M5S: una vittoria alle porte

Tempo di elezioni, c’è chi vince e c’è chi perde. Sullo sfondo di quella che con estrema probabilità è e sarà la nuova guerra a Matteo Renzi per mandarlo a casa, come ricordava il direttore, si staglia, per non pochi osservatori, un successo dei pentastellati se non addirittura una loro vittoria. E si dice, nel caso, di vittoria, con una percentuale più alta di quelle altrui, perché i grillini godrebbero innanzitutto del diritto di ottenere da Sergio Mattarella l’incarico di formare una maggioranza e, successivamente, di governare il nostro Paese. La democrazia funziona così. Ma le cose “politiche” stanno così? Vediamo.

Innanzitutto la cosiddetta politica dei pentastellati, a cominciare non tanto o non soltanto dalle magre figure dei loro sindaci in grandi città che li avevano gratificati incautamente di troppi voti, ma dalle proposte del duo Grillo & Casaleggio - che scriviamo come una ditta vera e propria per le note evidenze casaleggiane - a proposito di programmi. Ma va da sé che una visione programmatica e progettuale degna di questo nome è inutile cercarla attraverso Luigi Di Maio, sia per via dell’impostazione puramente protestataria del movimento, sia, in questi giorni, per l’ondeggiare dimaiano da una posizione all’altra, sfiorando a volte un andreottismo peraltro dal piombo nelle ali per il dilettantismo dell’imitatore.

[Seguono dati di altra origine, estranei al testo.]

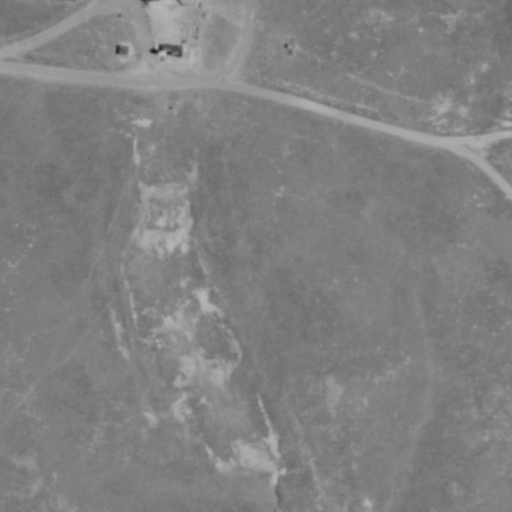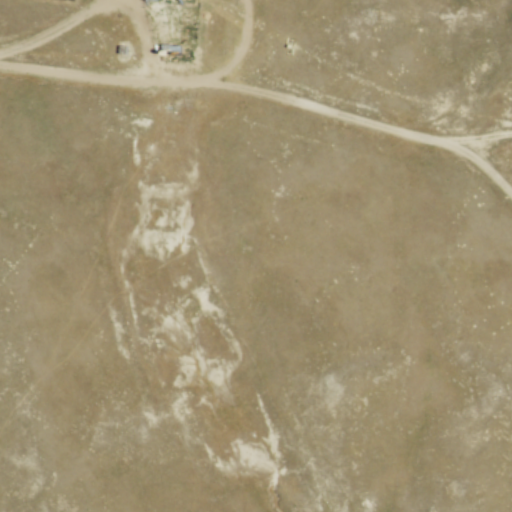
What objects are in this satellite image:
storage tank: (152, 0)
building: (152, 0)
road: (172, 0)
building: (175, 48)
road: (258, 95)
road: (471, 172)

Il fatto è che dietro il faccino fotogenico di un Di Maio sempre in giacca e cravatta, si vedono altri faccioni, per primo quello di un Beppe Grillo che sembra, dico sembra, avere appeso al chiodo gli scarponi di quel “vaffanculo” decennale che l’ha coperto di consensi in favore di un’ipotesi abbastanza ridicola se non irreale di genere governativo. Una sorta di passaggio dal diretto “vaffanculo!” a un’indiretta “presa per il c...”, ma siamo sempre lì. E ci scusiamo coi lettori.

Siamo sempre nei paraggi di un grillismo i cui principi di lotta ai corrotti, mafiosi, ladri, criminali, e assassini del bene comune, ovvero tutti gli altri politici, sono gli urlati No Tav, i gridati No Tap, gli sbandierati No Vax, le minacciate fuoriuscite da Euro e Europa, la risibilità nei confronti della Nato e delle nostre storiche alleanze; un sottofondo evidente e mai negato di un anti-Israele preoccupante, e chi più ne ha più ne metta.

Perché, al di là della (finta) moderazione di un Di Maio - che non pochi mass media hanno incensato insieme a un grillismo meritevole delle critiche più puntali e puntute salvo ora lanciare allarmi sul pericolo di un governo dell’antipolitica - il “Vaffa rimane nell’anima del movimento, anche se Grillo ora scappa forse spaventato dalla stessa macchina di insulti che ha generato, e tira i remi in barca e cerca di calmare le truppe quando ormai sono così galvanizzate da non avvertire alcun richiamo” (Francesco Maria Del Vigo) finendo in una specie di area tanto ricca di contraddizioni quanto avara di uno straccio di proposte .

In realtà Grillo, pur lasciando intendere che si distacca dal suo M5S, le parole d’ordine del movimento restano le sue, sia pure condite dal risibile andreottismo di Luigi Di Maio.

Il quale ha lanciato a puntate il nuovo governo su consiglio, pare, del capo della famosa Rousseau che è (non a caso) il sistema operativo del Movimenti 5 Stelle per sfruttare, gratuitamente, una ampia visibilità sui media che hanno sorvolato, more solito, sull’identità politica di certi ministri in pectore, dal professor Lorenzo Fioramonti con un piede nel Partito Democratico al dottor Armando Bartolazzi, medico per la Sanità, al professor Andrea Roventini, designato nientepopodimeno che all’economia. Che è un settore chiave, nazionale, europeo, mondiale.

Da una scorsa al curriculum vitae di Roventini apprendiamo che è “docente della Scuola Sant’Anna di Pisa e che si definisce ‘keynesiano critico’ ma le sue idee farebbero impallidire il peggior Marx” (Il Giornale). Non solo, ma è critico acceso del neoliberismo manifestando apertamente la sua contrarietà a ogni tipo di privatizzazione. È un teorico del concetto di “economia espansiva” con tanto di investimenti pubblici in ogni ambito. Auguri!

Ci fermiamo qui e chi andrà alle urne domani, tolti i fanatici, sa che il suo voto è una risposta libera e democratica per la crescita sociale, civile, economica, culturale di un Paese che non è del terzo mondo. E non lo sarà, checché ne dica il risolino alla Di Maio. Ride bene chi ride ultimo!